Top 10 in an Open = 8pts
11th-20th in an Open/debut = 2pts


Winning form

Having a win earlier in the season has been common to eight of the last 10 Open champions so that's another strong trend. Cam Smith had won The Players Championship and The Sentry Tournament of Champions earlier in 2022.

Cameron Smith Claret Jug.jpg

Morikawa had captured the WGC-Workday Championship in February 2021 before winning at Royal St George's and, in fact, the last five Open winners had all tasted victory earlier in the season.

Widening it to the last 10 and only two lifted the Claret Jug without a victory under their belts. That pair, Zach Johnson and Ernie Els, had both managed a top three.

Won that season = 8pts
Posted a second or third that season = 2pts


Recent Majors Form

As we've noted in all these trends previews, winners at this level almost always don't come out of thin air; they've usually advertised their credentials with a good performance in a recent Major. Last year Cam Smith had placed 13th in the US PGA on the back of a third at Augusta National .

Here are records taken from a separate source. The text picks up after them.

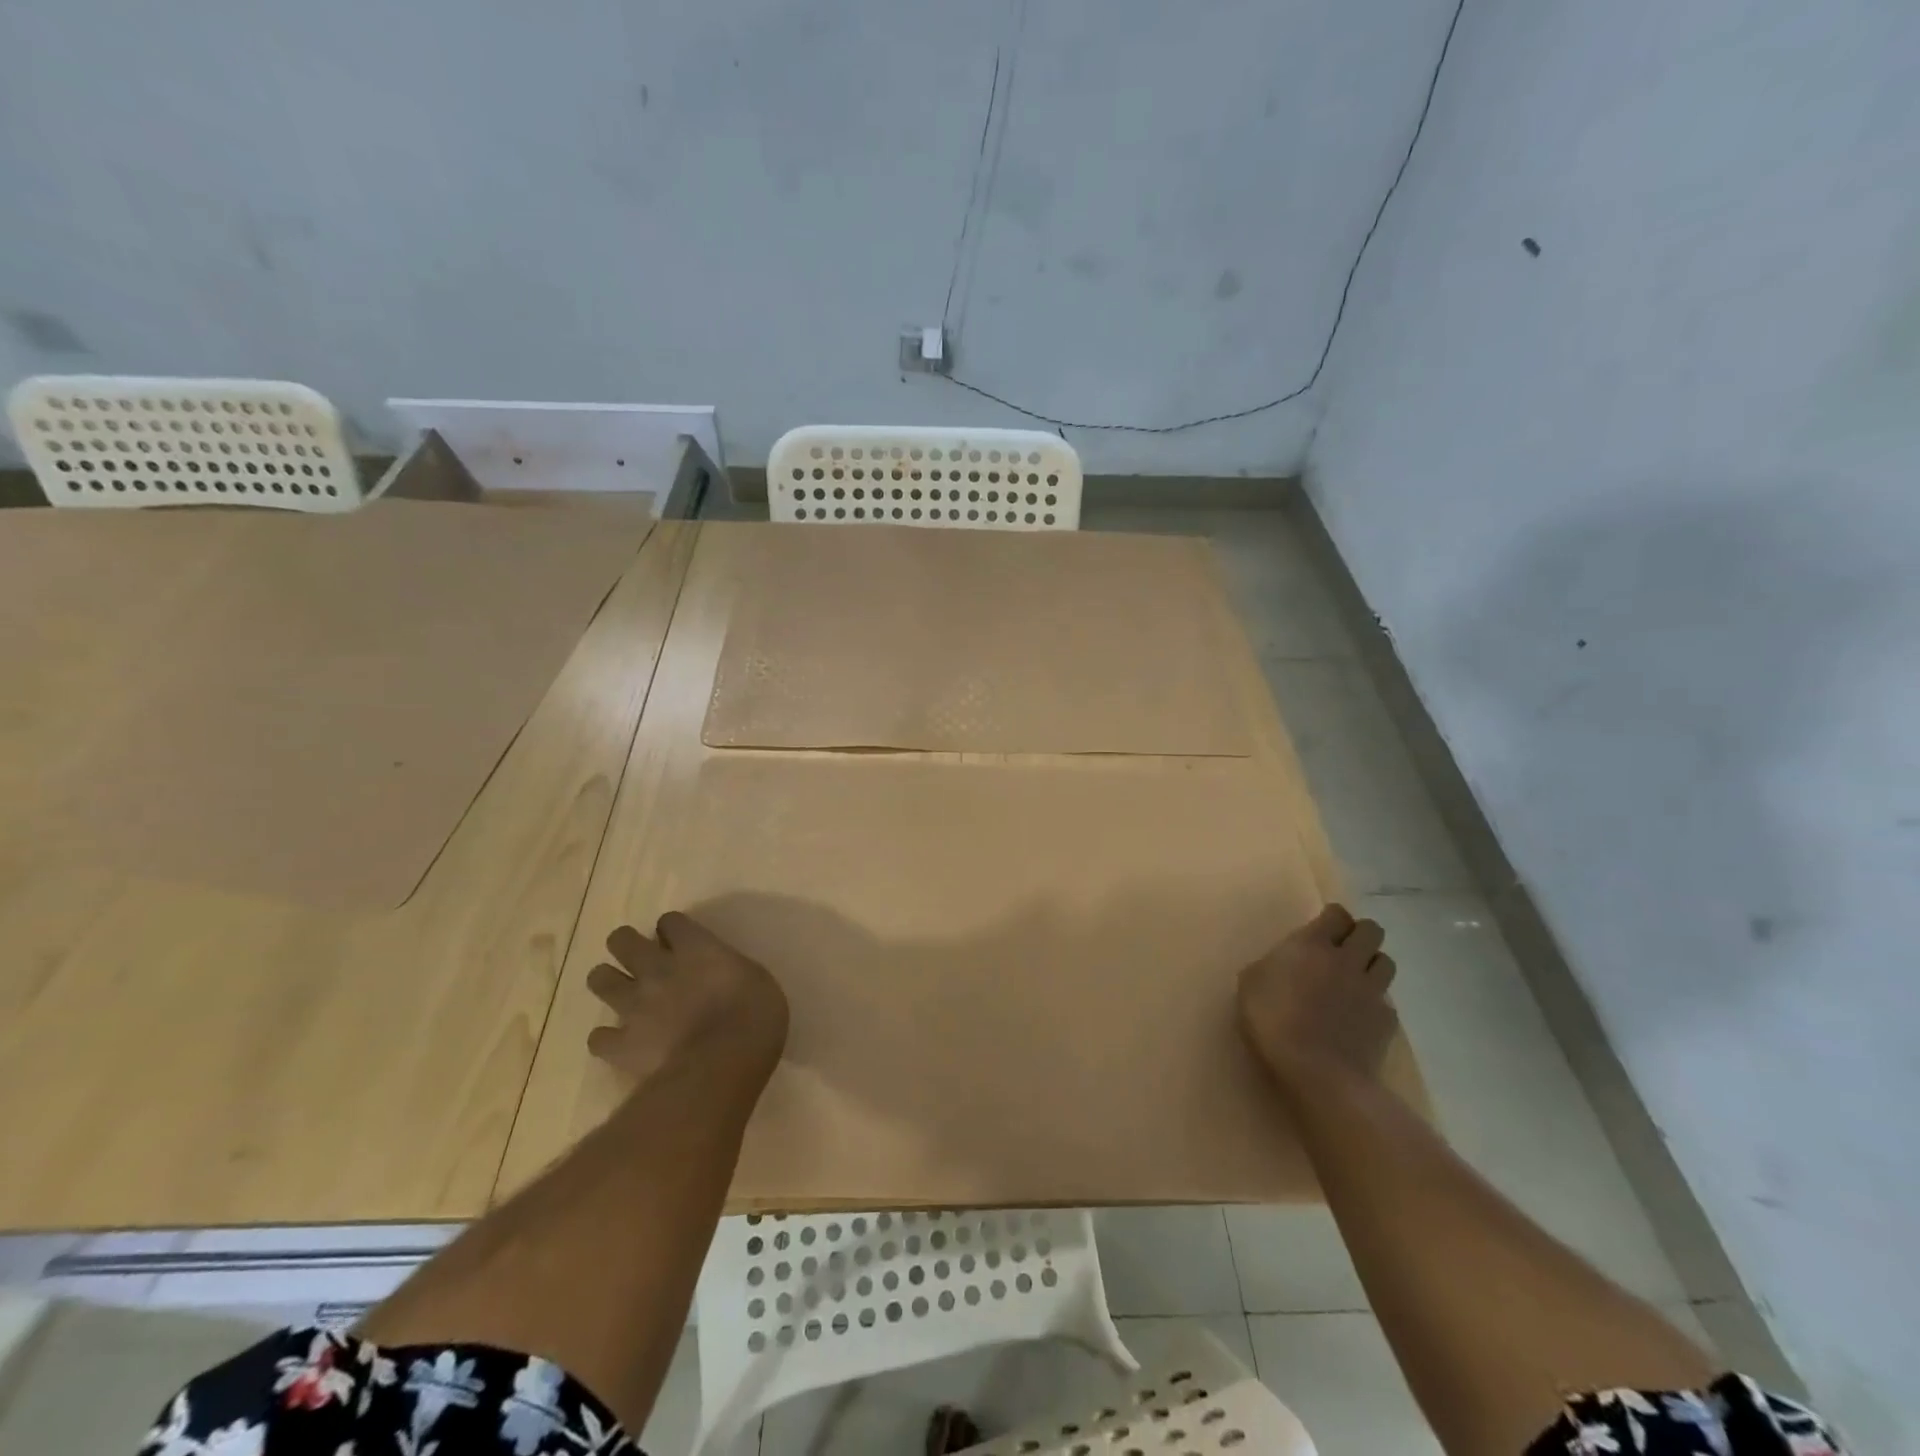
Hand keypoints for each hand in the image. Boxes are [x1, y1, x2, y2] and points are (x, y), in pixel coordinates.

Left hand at [586, 912, 789, 1083]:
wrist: (723, 1064)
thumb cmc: (755, 1016)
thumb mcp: (756, 979)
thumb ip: (729, 970)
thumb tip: (721, 975)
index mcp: (695, 947)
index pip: (670, 921)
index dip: (673, 930)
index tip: (681, 941)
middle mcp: (658, 968)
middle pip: (622, 940)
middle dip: (627, 946)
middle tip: (644, 961)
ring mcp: (634, 1005)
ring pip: (599, 979)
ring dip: (610, 983)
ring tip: (625, 996)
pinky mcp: (621, 1044)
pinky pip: (598, 1037)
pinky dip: (607, 1039)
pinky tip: (621, 1044)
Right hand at [1238, 903, 1399, 1096]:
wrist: (1318, 1073)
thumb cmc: (1273, 1023)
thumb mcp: (1250, 987)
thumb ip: (1269, 967)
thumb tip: (1279, 965)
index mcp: (1311, 945)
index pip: (1336, 914)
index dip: (1332, 919)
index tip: (1322, 930)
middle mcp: (1347, 959)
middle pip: (1371, 930)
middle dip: (1360, 935)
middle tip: (1342, 951)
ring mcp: (1372, 990)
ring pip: (1386, 961)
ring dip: (1372, 965)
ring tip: (1355, 980)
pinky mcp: (1387, 1020)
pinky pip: (1386, 1001)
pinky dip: (1375, 1003)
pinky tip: (1359, 1018)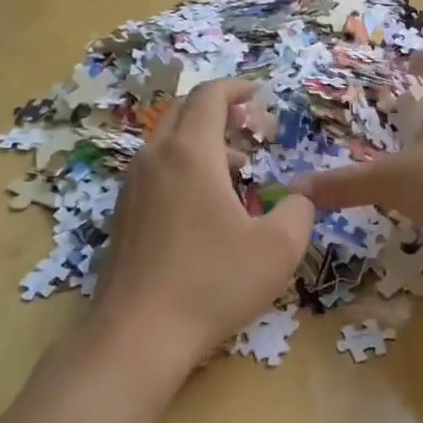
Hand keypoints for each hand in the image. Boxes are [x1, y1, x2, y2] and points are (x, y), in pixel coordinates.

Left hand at [89, 79, 314, 372]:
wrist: (138, 335)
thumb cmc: (212, 283)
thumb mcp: (278, 248)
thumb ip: (300, 211)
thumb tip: (300, 197)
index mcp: (190, 154)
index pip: (210, 96)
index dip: (238, 87)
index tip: (260, 93)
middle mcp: (154, 159)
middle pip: (184, 111)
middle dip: (219, 109)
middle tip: (251, 125)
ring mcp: (131, 187)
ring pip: (167, 142)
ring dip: (202, 142)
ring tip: (237, 172)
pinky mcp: (122, 215)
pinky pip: (155, 170)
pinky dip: (183, 167)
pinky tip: (205, 207)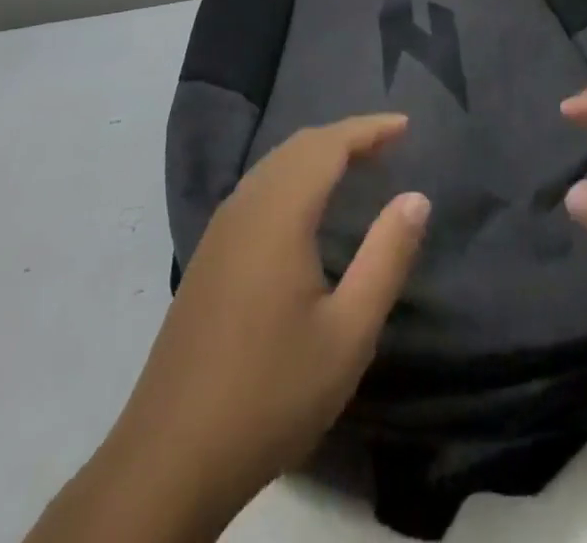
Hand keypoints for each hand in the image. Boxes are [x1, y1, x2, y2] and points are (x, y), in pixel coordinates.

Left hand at [36, 116, 429, 542]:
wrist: (170, 460)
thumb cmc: (271, 392)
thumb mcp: (348, 333)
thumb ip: (386, 258)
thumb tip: (416, 197)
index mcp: (279, 214)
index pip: (328, 145)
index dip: (369, 129)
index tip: (406, 125)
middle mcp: (245, 207)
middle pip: (298, 146)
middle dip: (346, 136)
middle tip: (389, 144)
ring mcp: (220, 231)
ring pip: (274, 165)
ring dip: (318, 155)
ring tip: (357, 166)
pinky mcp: (209, 256)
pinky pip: (258, 188)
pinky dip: (293, 176)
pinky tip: (307, 208)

Despite some slightly surprise winners of the Claret Jug, nine of the last 10 had posted a top 20 in one of their previous two Majors so it's a very strong pointer.

Top 20 in one of their last two Majors = 9pts
Posted a 21st-25th in last two Majors = 1pt


Major Excellence

Although having a good run in a recent Major is seen as a big plus, is it an advantage to have won one already?

History is slightly mixed here with six of the last 10 Open champions having already landed a Major. But, if we extend that to near misses, we scoop up everyone as all of the last 10 Open winners had already posted a top two in a Major during their careers. Smith was a former Masters runner-up. That's bad news for Patrick Cantlay and Max Homa, who score 0pts.

Top two in a Major = 10pts
No top two in a Major = 0pts


Current Form

Although links golf can be regarded as a unique test that sees the specialists come to the fore whatever their current form, the numbers say it's important to have had a good recent finish.

Eight of the last 10 Open champions had posted at least one top 10 in one of their three previous starts. The conclusion seems to be, if you're playing well, that translates well to an Open course even if it is a completely different test on paper. The odd man out, surprisingly, was McIlroy. His best was a 14th before winning at Hoylake in 2014.

Top 10 in one of three previous starts = 9pts
Finish of 11th-15th in one of three previous starts = 1pt


Week Before

Is it a smart idea to play the week before and, if so, where?

It makes sense that playing some links golf ahead of the Open would be a smart ploy but we've seen in recent times players lift the Claret Jug a week after contesting the John Deere Classic, despite that course being nothing like a links track.

In all, history says playing anywhere is a good move and with Smith (2022) and Morikawa (2021) playing the Scottish Open, eight of the last 10 Open winners teed it up the week before.

Played previous week = 8pts
Had previous week off = 2pts


The Top Points Scorers

The scores are in and - drumroll - these are the rankings:

65 Justin Rose, Viktor Hovland
64 Scottie Scheffler, Rory McIlroy
62 Rickie Fowler
58 Jon Rahm, Xander Schauffele
56 Collin Morikawa
54 Brooks Koepka

Notes: Matt Fitzpatrick would jump to 58 with a Scottish Open top 10.

As it stands, Rose and Hovland are tied. However, if the Norwegian fails to post a top 10 in the Scottish Open, he'd drop down to eighth in the rankings as that would be his third straight event without one.

So Rose, somewhat surprisingly, gets the nod if betting now. The Englishman is currently World No.29, has a win this season (Pebble Beach) and is a past Major winner who has finished runner-up in this event. He's playing the Scottish Open and ahead of that event has form of 4-MC-8. What nudges him to the top is age and hopefully the 42-year-old can turn that experience into victory and emulate other veteran Claret Jug winners such as Ernie Els (42), Phil Mickelson (43), Zach Johnson (39) and Henrik Stenson (40).

Justin Rose Pebble Beach scenic.jpg

Rose, who famously finished fourth on his Open debut as an amateur at nearby Royal Birkdale in 1998, is currently 33/134.00 on the Sportsbook and 7069/1 on the exchange. Hovland is 14/115.00 Sportsbook and 2423/1 exchange.